Listed entries
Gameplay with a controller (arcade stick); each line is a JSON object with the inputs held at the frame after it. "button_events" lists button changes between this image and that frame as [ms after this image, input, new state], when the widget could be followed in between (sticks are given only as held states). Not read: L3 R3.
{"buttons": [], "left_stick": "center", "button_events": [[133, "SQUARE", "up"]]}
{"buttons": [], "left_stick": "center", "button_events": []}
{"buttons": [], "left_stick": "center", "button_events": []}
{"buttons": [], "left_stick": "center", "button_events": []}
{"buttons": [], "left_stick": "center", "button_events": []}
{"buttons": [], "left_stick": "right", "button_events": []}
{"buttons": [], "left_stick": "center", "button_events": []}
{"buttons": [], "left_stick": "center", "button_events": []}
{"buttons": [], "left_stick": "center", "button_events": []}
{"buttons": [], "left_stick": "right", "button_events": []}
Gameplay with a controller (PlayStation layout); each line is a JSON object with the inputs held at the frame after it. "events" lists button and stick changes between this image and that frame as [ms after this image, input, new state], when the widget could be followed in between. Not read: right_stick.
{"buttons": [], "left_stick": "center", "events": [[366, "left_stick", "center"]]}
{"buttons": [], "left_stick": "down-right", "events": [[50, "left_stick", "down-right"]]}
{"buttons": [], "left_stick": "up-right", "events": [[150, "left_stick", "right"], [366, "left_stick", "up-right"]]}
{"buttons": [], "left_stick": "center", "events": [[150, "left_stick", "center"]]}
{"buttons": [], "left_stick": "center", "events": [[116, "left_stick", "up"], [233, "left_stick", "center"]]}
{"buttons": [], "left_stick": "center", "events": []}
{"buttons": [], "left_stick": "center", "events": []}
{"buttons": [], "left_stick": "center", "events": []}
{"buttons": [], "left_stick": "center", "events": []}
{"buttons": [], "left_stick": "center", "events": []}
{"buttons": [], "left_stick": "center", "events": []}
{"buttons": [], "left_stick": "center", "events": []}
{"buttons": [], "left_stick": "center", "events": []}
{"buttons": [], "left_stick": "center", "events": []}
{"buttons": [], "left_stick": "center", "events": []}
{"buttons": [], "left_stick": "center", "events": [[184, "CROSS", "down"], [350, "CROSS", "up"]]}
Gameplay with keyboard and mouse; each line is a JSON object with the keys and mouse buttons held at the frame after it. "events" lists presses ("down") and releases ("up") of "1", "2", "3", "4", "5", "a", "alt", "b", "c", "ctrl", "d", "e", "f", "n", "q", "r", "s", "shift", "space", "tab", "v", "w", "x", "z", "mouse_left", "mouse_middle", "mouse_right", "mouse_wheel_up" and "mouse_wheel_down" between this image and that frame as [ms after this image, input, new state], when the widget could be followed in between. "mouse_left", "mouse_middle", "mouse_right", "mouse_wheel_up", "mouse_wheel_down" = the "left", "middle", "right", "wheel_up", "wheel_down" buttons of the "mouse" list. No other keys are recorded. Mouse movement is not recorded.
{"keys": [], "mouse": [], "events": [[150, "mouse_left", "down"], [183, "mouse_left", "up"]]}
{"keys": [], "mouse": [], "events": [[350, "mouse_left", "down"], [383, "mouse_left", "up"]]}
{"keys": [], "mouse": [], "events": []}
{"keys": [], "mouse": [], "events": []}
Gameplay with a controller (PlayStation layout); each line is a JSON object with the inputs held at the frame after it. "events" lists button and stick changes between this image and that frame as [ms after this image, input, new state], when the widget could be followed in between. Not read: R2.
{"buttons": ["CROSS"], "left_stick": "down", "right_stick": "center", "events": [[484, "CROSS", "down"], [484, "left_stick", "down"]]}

What is required
Using the listing above, print every entry exactly.

Answer for this exercise
Gameplay with a controller (arcade stick); each line is a JSON object with the inputs held at the frame after it. "button_events" lists button changes between this image and that frame as [ms after this image, input, new state], when the widget could be followed in between (sticks are given only as held states). Not read: L3 R3.
{"buttons": [], "left_stick": "center", "button_events": [[133, "SQUARE", "up"]]}
{"buttons": [], "left_stick": "center", "button_events": []}
{"buttons": [], "left_stick": "center", "button_events": []}
{"buttons": [], "left_stick": "center", "button_events": []}
{"buttons": [], "left_stick": "center", "button_events": []}
{"buttons": [], "left_stick": "right", "button_events": []}
{"buttons": [], "left_stick": "center", "button_events": []}
{"buttons": [], "left_stick": "center", "button_events": []}
{"buttons": [], "left_stick": "center", "button_events": []}
{"buttons": [], "left_stick": "right", "button_events": []}
Gameplay with a controller (PlayStation layout); each line is a JSON object with the inputs held at the frame after it. "events" lists button and stick changes between this image and that frame as [ms after this image, input, new state], when the widget could be followed in between. Not read: right_stick.
{"buttons": [], "left_stick": "center", "events": [[366, "left_stick", "center"]]}
{"buttons": [], "left_stick": "down-right", "events": [[50, "left_stick", "down-right"]]}
{"buttons": [], "left_stick": "up-right", "events": [[150, "left_stick", "right"], [366, "left_stick", "up-right"]]}
{"buttons": [], "left_stick": "center", "events": [[150, "left_stick", "center"]]}
{"buttons": [], "left_stick": "center", "events": [[116, "left_stick", "up"], [233, "left_stick", "center"]]}
{"buttons": [], "left_stick": "center", "events": []}
{"buttons": [], "left_stick": "center", "events": []}
{"buttons": [], "left_stick": "center", "events": []}
{"buttons": [], "left_stick": "center", "events": []}
{"buttons": [], "left_stick": "center", "events": []}
{"buttons": [], "left_stick": "center", "events": []}
{"buttons": [], "left_stick": "center", "events": []}
{"buttons": [], "left_stick": "center", "events": []}
{"buttons": [], "left_stick": "center", "events": []}
{"buttons": [], "left_stick": "center", "events": []}
{"buttons": [], "left_stick": "center", "events": [[184, "CROSS", "down"], [350, "CROSS", "up"]]}
Gameplay with keyboard and mouse; each line is a JSON object with the keys and mouse buttons held at the frame after it. "events" lists presses ("down") and releases ("up") of "1", "2", "3", "4", "5", "a", "alt", "b", "c", "ctrl", "d", "e", "f", "n", "q", "r", "s", "shift", "space", "tab", "v", "w", "x", "z", "mouse_left", "mouse_middle", "mouse_right", "mouse_wheel_up" and "mouse_wheel_down" between this image and that frame as [ms after this image, input, new state], when the widget could be followed in between. "mouse_left", "mouse_middle", "mouse_right", "mouse_wheel_up", "mouse_wheel_down" = the "left", "middle", "right", "wheel_up", "wheel_down" buttons of the "mouse" list. No other keys are recorded. Mouse movement is not recorded.
{"keys": [], "mouse": [], "events": [[150, "mouse_left", "down"], [183, "mouse_left", "up"]]}
{"keys": [], "mouse": [], "events": [[350, "mouse_left", "down"], [383, "mouse_left", "up"]]}
{"keys": [], "mouse": [], "events": []}
{"keys": [], "mouse": [], "events": []}
Gameplay with a controller (PlayStation layout); each line is a JSON object with the inputs held at the frame after it. "events" lists button and stick changes between this image and that frame as [ms after this image, input, new state], when the widget could be followed in between. Not read: R2.
{"buttons": ["CROSS"], "left_stick": "down", "right_stick": "center", "events": [[484, "CROSS", "down"], [484, "left_stick", "down"]]}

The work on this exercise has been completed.